Pengakuan yang sah sebagai alat bukti tidak dapat ditarik kembali, hal ini diatur dalam Pasal 1926 KUHPerdata. Pasal ini menjelaskan bahwa suatu pengakuan yang telah dilakukan di muka hakim tidak dapat ditarik kembali, kecuali dapat dibuktikan bahwa pengakuan tersebut disebabkan karena alasan kekhilafan pihak yang mengaku.

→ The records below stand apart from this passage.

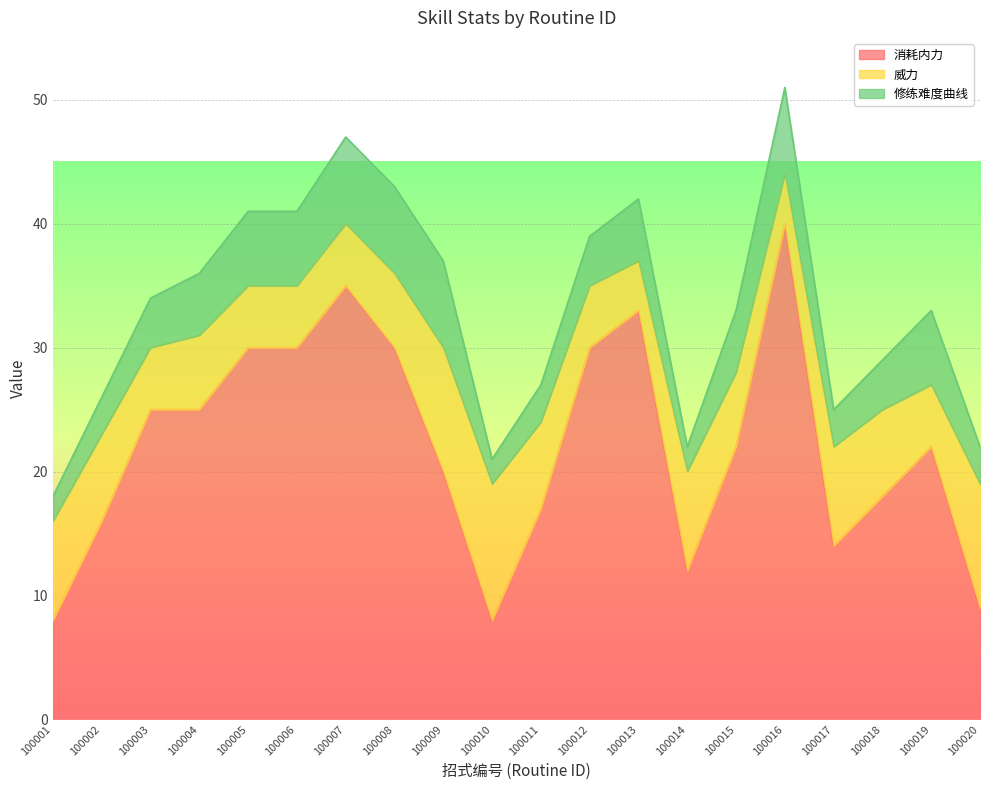

Between 100001 and 100012, which series saw the biggest shift?

消耗内力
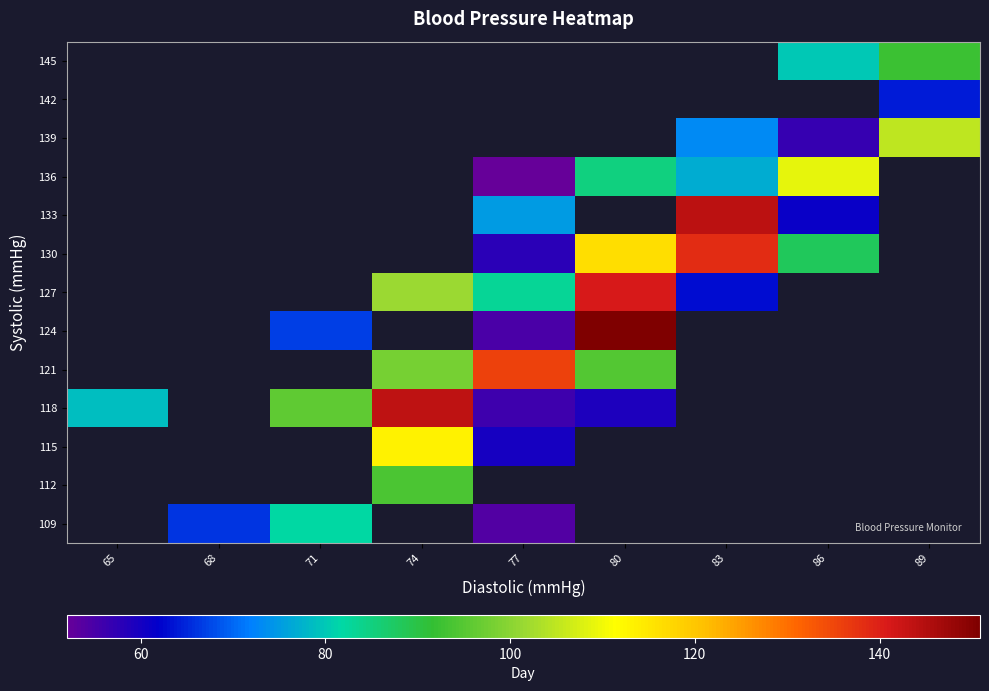

List the series in order of their overall mean, lowest first.

109, 112, 115, 118, 121, 124, 127, 130, 133, 136, 139, 142, 145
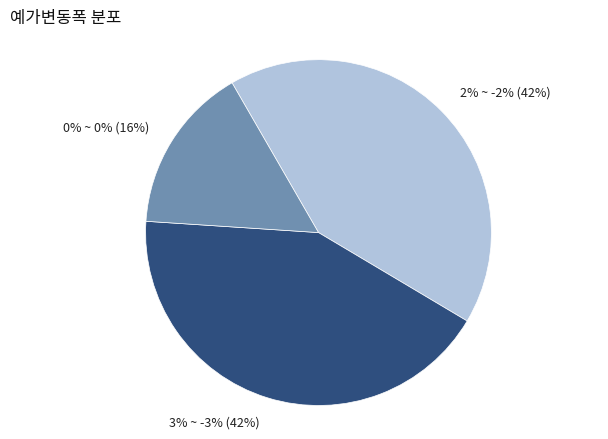

Is it true that 0% ~ 0% is 24% of the pie?

False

MACAM DAN KLASIFIKASI PENGAKUAN
- Pengakuan Murni
Yang dimaksud dengan pengakuan murni adalah dimana salah satu pihak (Penggugat atau Tergugat) membenarkan seluruh dalil yang dikemukakan pihak lawanya secara utuh (bulat) tanpa adanya pengingkaran atau penyangkalan atas dalil yang telah dikemukakan pihak lawan tersebut. Akibat hukum dari adanya pengakuan semacam ini adalah:
- Pihak lawan dibebaskan dari segala beban pembuktian yang harus ditanggung oleh pihak lawan (beban pembuktian gugur);
- Setelah adanya pengakuan murni, maka secara otomatis perkara juga selesai;
- Hakim langsung dapat menjatuhkan putusan untuk mengakhiri perkara.

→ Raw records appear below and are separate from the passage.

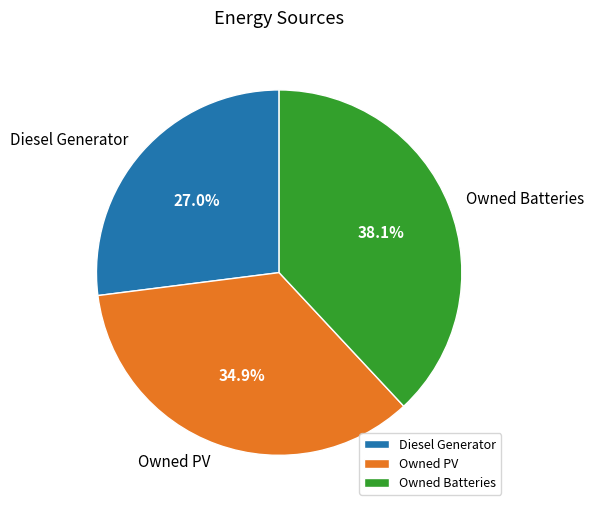

How many segments does this pie chart have?

3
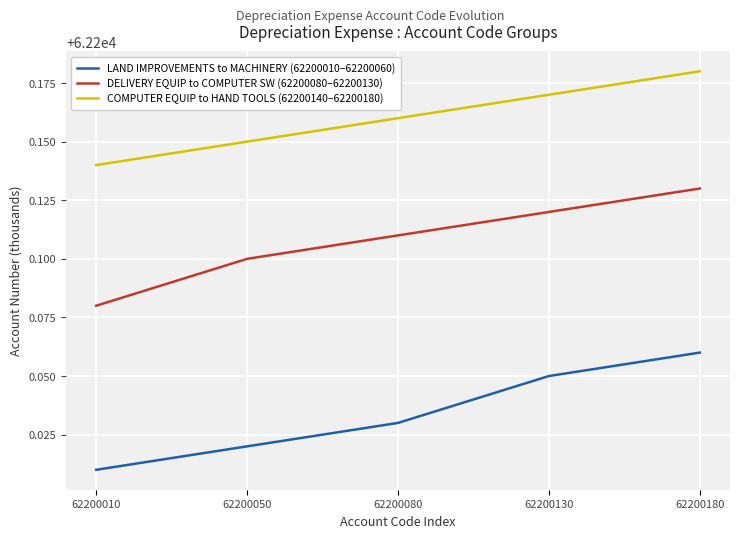

Between 62200050 and 62200130, which series saw the biggest shift?

LAND IMPROVEMENTS to MACHINERY (62200010–62200060)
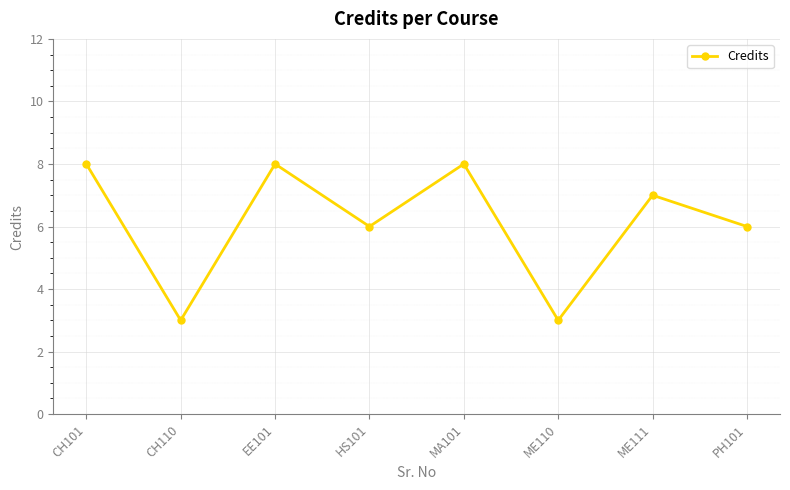

What is the ratio of the value at EE101 to the value at PH101?

1.3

- Pengakuan dengan Kualifikasi
Adalah pengakuan terhadap suatu dalil-dalil yang dikemukakan namun pengakuan tersebut tidak membenarkan secara keseluruhan dalil dalil yang telah dikemukakan pihak lawan (tidak secara utuh diterima).

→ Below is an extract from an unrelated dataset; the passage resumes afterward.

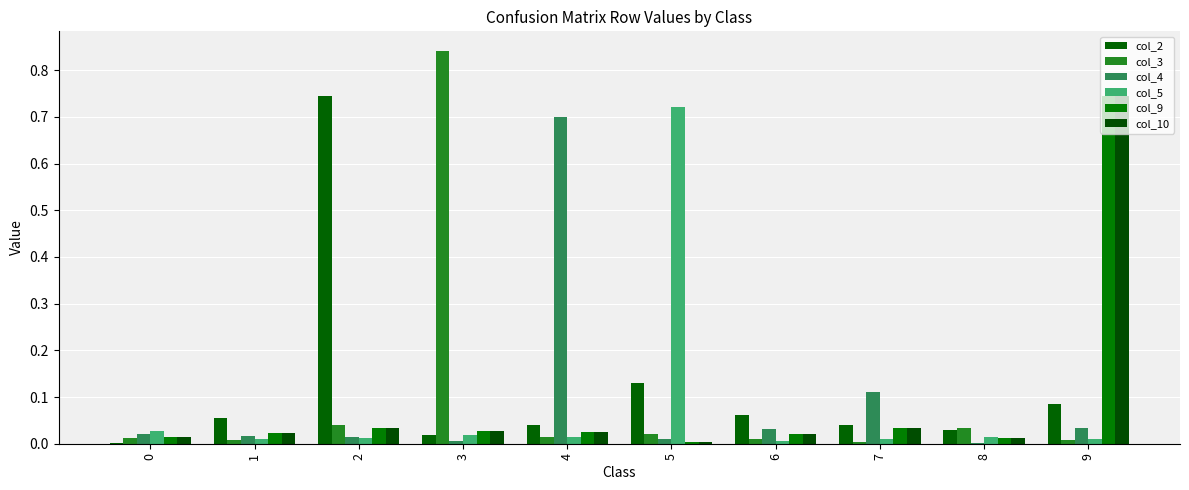

What is the sum of all col_5 values?

0.8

- Pengakuan dengan Klausul
Dalam pengakuan dengan klausul, para pihak yang mengaku membenarkan dalil-dalil yang dikemukakan, namun disertai dengan tambahan-tambahan klausul yang bersifat membebaskan.
PENGAKUAN TIDAK BOLEH DITERIMA SECARA TERPISAH-PISAH
Hal ini diatur dalam Pasal 1924 KUHPerdata, Pasal 176 HIR. Dimana dalam Pasal 1924 dikatakan bahwa: “Suatu pengakuan tidak boleh dipisah-pisah untuk kerugian orang yang melakukanya. Namun Hakim adalah leluasa untuk memisah-misah pengakuan itu manakala si berutang didalam melakukanya, guna membebaskan dirinya, telah mengajukan peristiwa-peristiwa yang ternyata palsu”. Arti dari pasal tersebut adalah bahwa hakim tidak boleh menerima hanya sebagian pengakuan dari pihak yang melakukan pngakuan, karena hal tersebut dapat menimbulkan kerugian bagi pihak yang melakukan pengakuan. Akan tetapi, hakim berwenang untuk memisah-misahkan pengakuan tersebut, apabila ternyata pengakuan yang diberikan ternyata palsu dan hanya untuk membebaskan pihak yang melakukan pengakuan.